In addition to the independence of size and volume considerations, meshed types of wounds (Figure 4) heal differently and one component of healing may be more important in a particular application than others (meshed skin grafts are typically used in burn wounds to allow a larger area of coverage especially when donor sites are limited). By using the previous equations, the contribution of each healing mechanism can be investigated. The ability to isolate healing rate into components allows for unique analysis of different types of wounds. For example, while it may be perceived that skin grafted regions in humans heal primarily by epithelialization, in reality there is a combination of epithelialization and contraction involved in graft healing. Pressure ulcers, on the other hand, heal mainly through contraction and tissue fill. In each case, the individual mechanisms may be either isolated or combined for specific types of analyses. With this analytical model of healing rate, wounds of different shapes and sizes can be accurately and consistently compared to assess the effectiveness of different treatments on wound healing. In addition, the effectiveness of the treatment from week to week can also be compared.

Model justification

The importance of developing measures independent of wound size is illustrated for shallow wounds in Figure 2 and full-thickness wounds in Figure 3. Only the measure of HR (HR = ∆SA/(P_avg × ∆t)) as described above demonstrates a measure of healing rate independent of wound size. In a clinical situation wounds of many different sizes and many different healing rates are encountered. This independence of wound size and shape is critical for accurate quantitative comparison of healing [5].

The derivation for ∆V/(SA_avg × ∆t) is similar to the one for 2D [5,7]. For a hemispherical wound, the change in radius in a 2D histology slide would be the same as the 2-D measure ∆A/(P_avg × ∆t), which is equivalent to ∆V/(SA_avg × ∆t); based on stereological principals [5,36].

Specifically for a hemispheric wound that changes radius from r₀ to r₁ (∆R) in a given time:

$\Delta {\text{V/SA}}_{\text{avg}}\text{ = }\left[\frac{4/3{\text{πr}}_1^3-4/3{\text{πr}}_0^3}{2}\right]\text{/}\left[\frac{4{\text{πr}}_1^2+4{\text{πr}}_0^2}{2}\right]/2$

                     = 4/6 [r₁³ - r₀³] / [r₁² + r₀²]

                     = 2/3 [(r₀ - r₁) (r₀² + r₀ r₁ + r₁²) / [r₁² + r₀²]

                     = 2/3 ∆R [(∆R + r₁)² + (∆R + r₁) r₁ + r₁²] / [r₁² + (∆R + r₁)²] since ∆R = r₀ - r₁

                     = 2/3 ∆R [∆R² + 3∆Rr₁ + 3r₁²] / [∆R² + 2∆Rr₁ + 2r₁²]

                     = 2/3 ∆R [3r₁ (∆R + r₁)] / [2r₁ (∆R + r₁)] since ∆R² << r₁² ∆R²→0

                     = 2/3∆R

In deep open wounds, any epithelialization will occur at the wound edge. In shallow wounds, epithelial growth may also occur from epithelial islands within the wound. In these wounds, epithelialization rate is a sum of epithelial growth from the wound edge and from the islands, or ER = ER_edge + ER_islands. Growth from the wound edge is inward, while epithelial growth from islands is outward. Meshed skin grafts would work similarly (Figure 5) [5].

**Tasks**.
1. In the wound-healing excerpt, why are meshed skin grafts typically used in burn wounds? Answer in one to three sentences.
2. Transcribe everything in the wound-healing excerpt from "Model justification" down to "of healing [5].".
The listing that follows comes from a separate source.

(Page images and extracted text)
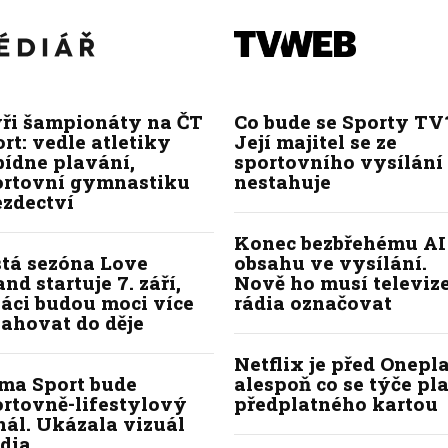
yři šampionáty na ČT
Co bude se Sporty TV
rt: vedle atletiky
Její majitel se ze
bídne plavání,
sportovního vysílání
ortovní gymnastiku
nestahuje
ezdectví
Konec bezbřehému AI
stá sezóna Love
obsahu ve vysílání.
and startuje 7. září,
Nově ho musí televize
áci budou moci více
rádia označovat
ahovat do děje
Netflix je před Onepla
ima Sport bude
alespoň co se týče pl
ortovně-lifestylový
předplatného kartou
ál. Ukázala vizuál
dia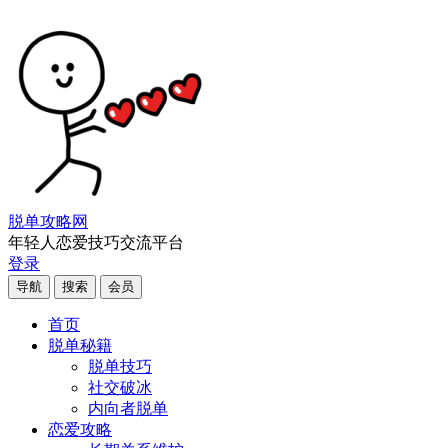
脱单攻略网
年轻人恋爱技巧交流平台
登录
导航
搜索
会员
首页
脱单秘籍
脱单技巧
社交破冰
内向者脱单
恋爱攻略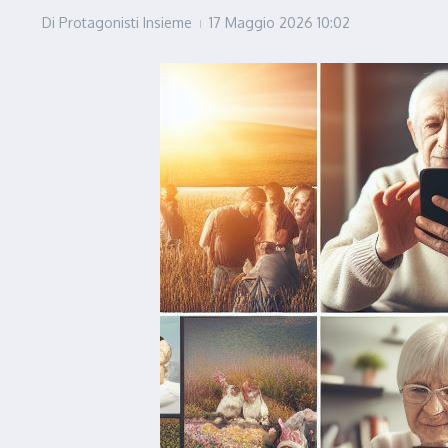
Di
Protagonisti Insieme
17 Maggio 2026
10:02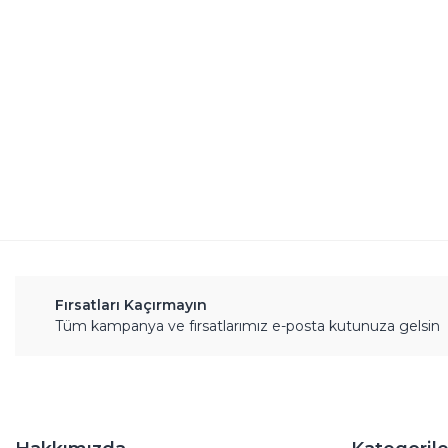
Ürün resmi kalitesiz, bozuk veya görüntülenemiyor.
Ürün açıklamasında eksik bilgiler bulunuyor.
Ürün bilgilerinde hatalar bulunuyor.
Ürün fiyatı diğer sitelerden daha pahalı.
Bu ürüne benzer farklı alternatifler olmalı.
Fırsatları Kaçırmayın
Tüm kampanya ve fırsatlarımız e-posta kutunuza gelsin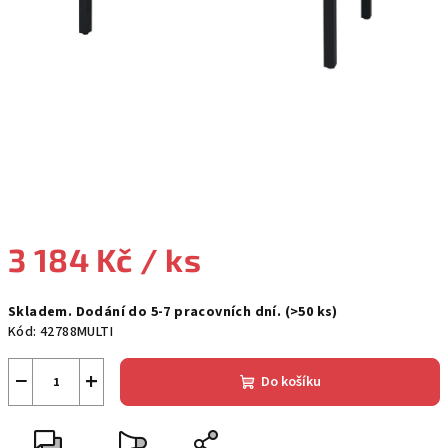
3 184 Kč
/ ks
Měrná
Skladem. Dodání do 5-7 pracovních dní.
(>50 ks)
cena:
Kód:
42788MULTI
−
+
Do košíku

**Results for each task**.
1. Meshed skin grafts allow a larger area of coverage. This matters especially when donor sites are limited.

2.
Model justification

The importance of developing measures independent of wound size is illustrated for shallow wounds in Figure 2 and full-thickness wounds in Figure 3. Only the measure of HR (HR = ∆SA/(P_avg × ∆t)) as described above demonstrates a measure of healing rate independent of wound size. In a clinical situation wounds of many different sizes and many different healing rates are encountered. This independence of wound size and shape is critical for accurate quantitative comparison of healing [5].